A recorded data dump is composed of 3-byte messages telling the heart rate and oxygen saturation level once a second.

The first two messages sent contain the HH:MM time value set by the user when the recording was started.

The third message sent tells how many bytes are in the full data dump.

Subsequent messages are the dump, itself.

Once started, the dump continues until finished. I have not tested the effect of pulling the USB connection during a dump.

The three message types:

  1. Time value (from the menu HH:MM time, set by the user when recording was started).

    Two of these messages are sent to start the data dump.

    They can be recognized by:

    (first_byte == 0xf2) and (second_byte & 0x80)

    1. Byte 1:


    2. Byte 2:

      High bit is set.

      The 0x1f bits are the hours: 0..23.

    3. Byte 3:

      Minutes 0..59.

  2. The single message not starting with an 0xf2 value and following an 0xf2 message tells how many bytes of recorded data will be sent in the subsequent messages.

    The calculation is:

    ((first_byte & 0x3f) < <  14) | ((second_byte & 0x7f) << 7) | third_byte

    Note: There appear to be bugs in the device which makes this byte count subject to adjustments along the way. See the code for my current best guesses. Too. WordPress seems to render the shift-left 14 with an extra space.

  3. Recorded data.
    1. Byte 1:

      0xf0 or 0xf1 (possibly 0xf2 and 0xf3, but I doubt it)

      The low bit (or two bits) are the high bit(s) of the heartrate.

      If this byte masked with 0xf0 is not 0xf0, then see the code. It gets knarly.
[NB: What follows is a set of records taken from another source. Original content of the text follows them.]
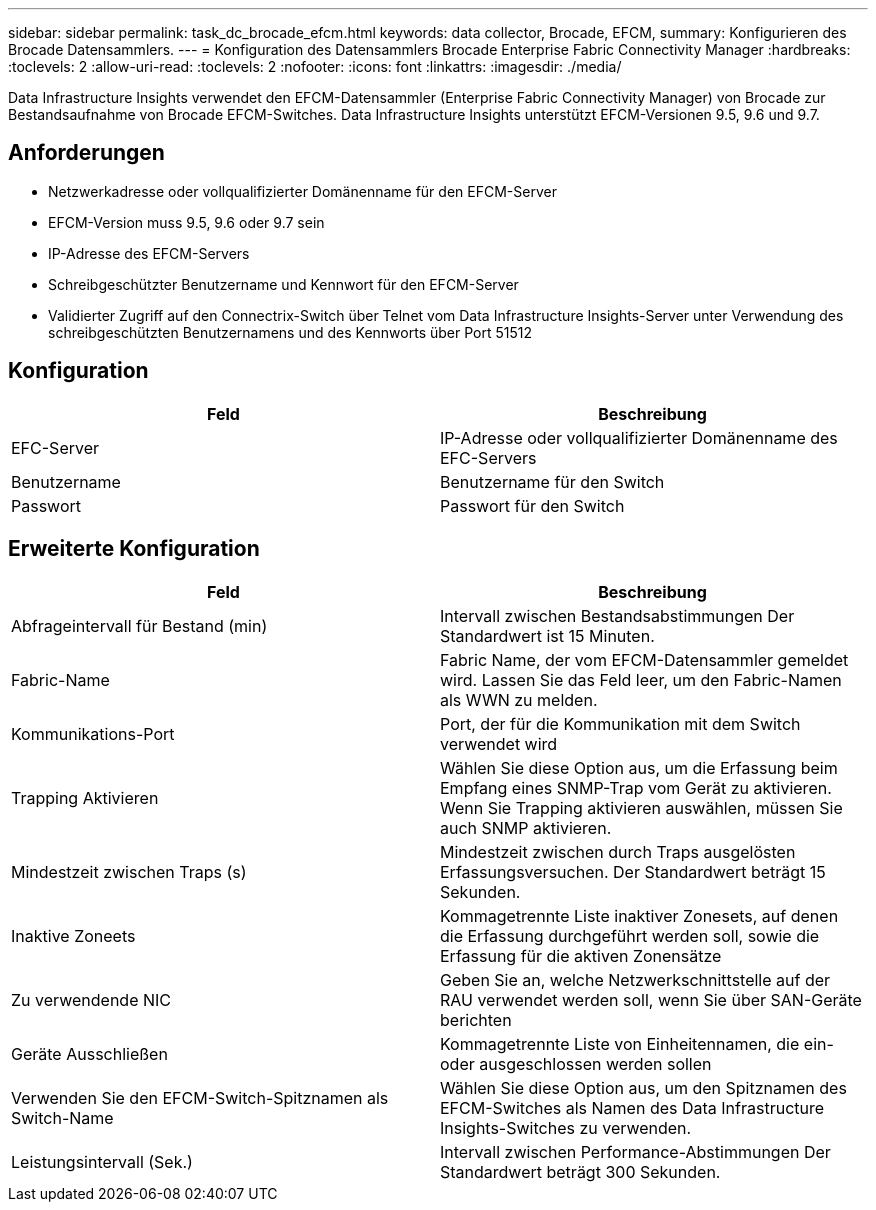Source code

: ---
sidebar: sidebar 
permalink: task_dc_brocade_efcm.html 
keywords: data collector, Brocade, EFCM, 
summary: Konfigurieren des Brocade Datensammlers. 
---
= Konfiguration des Datensammlers Brocade Enterprise Fabric Connectivity Manager
:hardbreaks:
:toclevels: 2
:allow-uri-read: 
:toclevels: 2
:nofooter: 
:icons: font
:linkattrs: 
:imagesdir: ./media/


[role="lead"]
Data Infrastructure Insights verwendet den EFCM-Datensammler (Enterprise Fabric Connectivity Manager) von Brocade zur Bestandsaufnahme von Brocade EFCM-Switches. Data Infrastructure Insights unterstützt EFCM-Versionen 9.5, 9.6 und 9.7.



== Anforderungen

* Netzwerkadresse oder vollqualifizierter Domänenname für den EFCM-Server
* EFCM-Version muss 9.5, 9.6 oder 9.7 sein
* IP-Adresse des EFCM-Servers
* Schreibgeschützter Benutzername und Kennwort für den EFCM-Server
* Validierter Zugriff auf den Connectrix-Switch über Telnet vom Data Infrastructure Insights-Server unter Verwendung des schreibgeschützten Benutzernamens und des Kennworts über Port 51512




== Konfiguration

[cols="2*"]
|===
| Feld | Beschreibung 


| EFC-Server | IP-Adresse oder vollqualifizierter Domänenname des EFC-Servers 


| Benutzername | Benutzername für den Switch 


| Passwort | Passwort für den Switch 
|===


== Erweiterte Konfiguration

[cols="2*"]
|===
| Feld | Beschreibung 


| Abfrageintervall für Bestand (min) | Intervall zwischen Bestandsabstimmungen Der Standardwert ist 15 Minuten. 


| Fabric-Name | Fabric Name, der vom EFCM-Datensammler gemeldet wird. Lassen Sie das Feld leer, um den Fabric-Namen als WWN zu melden. 


| Kommunikations-Port | Port, der für die Kommunikation mit dem Switch verwendet wird 


| Trapping Aktivieren | Wählen Sie diese Option aus, um die Erfassung beim Empfang eines SNMP-Trap vom Gerät zu aktivieren. Wenn Sie Trapping aktivieren auswählen, müssen Sie auch SNMP aktivieren. 


| Mindestzeit zwischen Traps (s) | Mindestzeit zwischen durch Traps ausgelösten Erfassungsversuchen. Der Standardwert beträgt 15 Sekunden. 


| Inaktive Zoneets | Kommagetrennte Liste inaktiver Zonesets, auf denen die Erfassung durchgeführt werden soll, sowie die Erfassung für die aktiven Zonensätze 


| Zu verwendende NIC | Geben Sie an, welche Netzwerkschnittstelle auf der RAU verwendet werden soll, wenn Sie über SAN-Geräte berichten 


| Geräte Ausschließen | Kommagetrennte Liste von Einheitennamen, die ein- oder ausgeschlossen werden sollen 


| Verwenden Sie den EFCM-Switch-Spitznamen als Switch-Name | Wählen Sie diese Option aus, um den Spitznamen des EFCM-Switches als Namen des Data Infrastructure Insights-Switches zu verwenden. 


| Leistungsintervall (Sek.) | Intervall zwischen Performance-Abstimmungen Der Standardwert beträgt 300 Sekunden. 
|===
      The device appears to be directly dumping its flash memory and the data seems to be organized on 256 byte page boundaries. 256 / 3 (3 being the message length) is not an even number. So strange things happen 3 times every 256 data messages. It’s baffling why the engineer did things this way. But there it is. Perhaps extra information is encoded by special messages at these page boundaries, but it sure doesn’t look like it. The whole thing just looks incredibly sloppy. This feel of sloppiness is enhanced because there can be obvious glitches in the data and/or dumping during particular recording dumps. The glitches appear to be in memory rather than communications problems.

    2. Byte 2:

      Low 7 bits of the heart rate.

      The 0x80 or 0x180 bits – the high bit(s) – of the heart rate are in the first byte’s low bit(s).

      If byte 2 and byte 3 are both zero, then presumably the finger was out.

    3. Byte 3:

      The oxygen saturation percentage: ?..99. I have never seen 100. At the first two 256-byte boundaries in the data dump for each 256 samples, this value is 255.

      The third 256-byte boundary seems to yield a regular streaming data sample message with bongoed heartrate – or something.

There you have it. Gosh, I hope the engineer responsible for this can say, “Hey, whadya want? I had an hour to do it in!”